**Exercise objective**
Counting only lines that contain the string "macchine", how many are there in the data? Say the number alone.

-- Records follows --

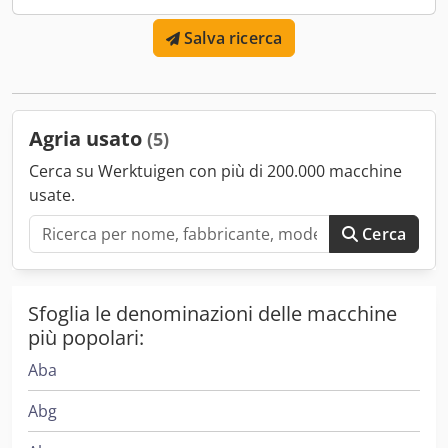
revisionato, pronto all'uso! Vendita come macchina usata,
Salva ricerca
esclusa qualsiasi forma di reso, garanzia o responsabilità.
Prezzo netto €7.555 // Prezzo lordo €8.990 - Visione / prova
possibile - Spedizione nazionale €220, isole escluse
Agria usato
(5)
Cerca su Werktuigen con più di 200.000 macchine
usate.
Cerca
Sfoglia le denominazioni delle macchine
più popolari:
Aba
Abg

-- Records concluded --

**Answer to this problem**
2